▶ [Problem details]
Rewrite the Green Meets text starting with "We have now" and going on through "touch with Gemma@creativecarbonscotland.com.", replacing "finalised" with "confirmed".
=== Text section ===
Green Meets are a less formal workshop where arts organisations have the chance to get together to talk about reducing their environmental impact – the areas they have had success in, what they’re struggling with and what they’re feeling inspired by. CCS will provide a specific focus such as developing an environmental policy or measuring audience travel, as well as allowing plenty of time for more general discussion between participants. We host local Green Meets across Scotland on a quarterly basis.

We have now finalised dates for local Green Meets taking place over October and November. To attend a Green Meet near you get in touch with Gemma@creativecarbonscotland.com.

Green Meets Schedule (venues and times tbc)

16th October– Edinburgh

21st October – Glasgow

23rd October – Inverness

28th October – Dumfries and Galloway

31st October – Dundee

6th November– Aberdeen

14th November– Highlands and Island (via video-conference)
=== Record excerpts ===
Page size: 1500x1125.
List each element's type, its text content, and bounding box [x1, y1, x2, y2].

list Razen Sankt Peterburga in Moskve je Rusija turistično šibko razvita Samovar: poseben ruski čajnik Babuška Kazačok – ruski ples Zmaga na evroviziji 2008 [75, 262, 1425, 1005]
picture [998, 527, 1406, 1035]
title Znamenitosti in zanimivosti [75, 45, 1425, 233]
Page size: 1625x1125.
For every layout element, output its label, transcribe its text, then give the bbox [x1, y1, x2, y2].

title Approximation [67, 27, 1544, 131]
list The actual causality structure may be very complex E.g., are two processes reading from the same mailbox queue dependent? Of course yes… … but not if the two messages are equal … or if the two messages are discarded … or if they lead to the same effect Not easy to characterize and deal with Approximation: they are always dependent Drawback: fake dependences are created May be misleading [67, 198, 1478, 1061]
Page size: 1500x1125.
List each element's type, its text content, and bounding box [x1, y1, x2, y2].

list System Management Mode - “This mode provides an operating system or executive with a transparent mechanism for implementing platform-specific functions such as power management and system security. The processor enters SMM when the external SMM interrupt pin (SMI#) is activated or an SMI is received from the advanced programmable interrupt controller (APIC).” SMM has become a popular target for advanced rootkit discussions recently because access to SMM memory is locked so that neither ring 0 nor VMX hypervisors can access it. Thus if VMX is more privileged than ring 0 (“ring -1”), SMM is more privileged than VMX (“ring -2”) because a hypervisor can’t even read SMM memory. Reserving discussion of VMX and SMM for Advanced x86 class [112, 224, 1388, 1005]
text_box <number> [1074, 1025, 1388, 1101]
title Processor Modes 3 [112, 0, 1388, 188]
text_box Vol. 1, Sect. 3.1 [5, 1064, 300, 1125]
===
▶ [Result of this task]
We have now confirmed dates for local Green Meets taking place over October and November. To attend a Green Meet near you get in touch with Gemma@creativecarbonscotland.com.